Acecard phishing windows
2. Apps are overlaid with a phishing web page located on a malicious server. This way, the cybercriminals can modify its contents any time they need to. This method is used by the Marcher family of banking Trojans.
Marcher phishing page
3. A template page is downloaded from a malicious server, to which the icon and the name of the attacked application is added. This is how one of the Trojan-Banker.AndroidOS.Faketoken modifications manages to attack over 2,000 financial apps.
FakeToken phishing page
It should be noted that starting from Android 6, for the above attack method to work, the FakeToken Trojan has to request the privilege of displaying its window on top of other app windows. It’s not alone though: as new versions of Android are gaining popularity, a growing number of mobile banking Trojans are beginning to request such privileges.
Redirecting the user from the bank’s page to a phishing page
We were only able to identify the use of this technology in the Trojan-Banker.AndroidOS.Marcher family. The earliest versions of the Trojan that redirected the user to a phishing page are dated late April 2016, and the latest are from the first half of November 2016.
Redirecting the user from a bank’s webpage to a phishing page works as follows. The Trojan subscribes to modify browser bookmarks, which includes changes in the current open page. This way the Trojan knows which webpage is currently open, and if it happens to be one of the targeted pages, the Trojan opens the corresponding phishing page in the same browser and redirects the user there. We were able to find over a hundred web pages belonging to financial organizations that were targeted by the Marcher family of Trojans.
However, two points need to be raised:
All new modifications of the Marcher Trojan that we were able to detect no longer use this technology.
Those modifications that used this technology also used a method of overlaying other apps with their phishing window.
Why then was the method of redirecting the user to a phishing page used by only one family of mobile banking Trojans, and why is this technology no longer used in newer modifications of the family? There are several reasons:
In Android 6 and later versions, this technology no longer works, meaning the number of potential victims is decreasing every day. For example, around 30% of those using Kaspersky Lab’s mobile security solutions now use Android 6 or a later version;
The technology only worked on a limited number of mobile browsers;
The user can easily spot that they are being redirected to a phishing site and they may also notice that the URL of the webpage has changed.
Attacks launched using root privileges
With superuser privileges, Trojans can perform any attack, including real malicious injections into browsers. Although we were unable to find a single case of this happening, the following should be noted:
Some modules of Backdoor.AndroidOS.Triada can substitute websites in certain browsers, using superuser privileges. All the attacks we found were launched with the purpose of making some money from advertising only, and did not result in the theft of banking information.

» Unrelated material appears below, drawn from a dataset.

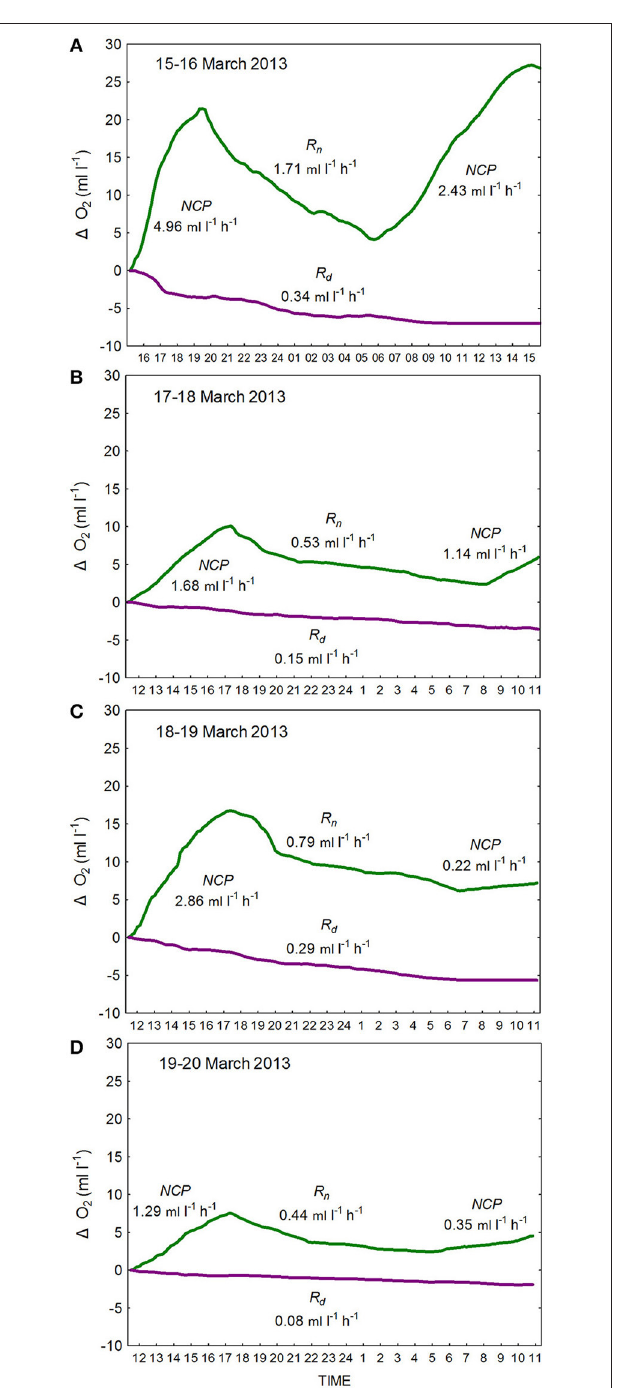
FIGURE 2 | Changes in O 2 concentrations as determined from continuous measures (10-min intervals) of oxygen in large-volume (10 l) light- (green line) and dark- (purple line) polycarbonate carboys as logged by RINKO-1 sensors from (A) 15–16 March 2013, (B) 17–18 March 2013 (C) 18–19 March 2013, and (D) 19–20 March 2013. Hourly rates of (1) net community production ( hourly-NCP ) were determined from increases in O 2 in the light bottle during the day, of (2) community respiration ( hourly-R n ) as determined from the decrease in O 2 concentration in the light bottle at night, and of (3) net community respiration ( hourly-R d ) as determined from the decrease in oxygen in the dark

The banking Trojan Trojan-Banker.AndroidOS.Tordow, using superuser privileges, can steal passwords saved in browsers, which may include passwords to financial websites.
We can state that, despite all the available technical capabilities, cybercriminals that target banks do not make use of malicious web injections in mobile browsers or injections in mobile apps. Sometimes they use these technologies to spoof adverts, but even then that requires highly sophisticated malicious software.
So why do cybercriminals ignore the available opportunities? Most probably it is because of the diversity of mobile browsers and apps. Malware writers would have to adapt their creations to a long list of programs, which is rather costly, while simpler and more versatile attacks involving phishing windows do not require so much effort to target a larger number of users.
Nonetheless, the Triada and Tordow examples suggest that similar attacks may well take place in the future as malware creators gain more expertise.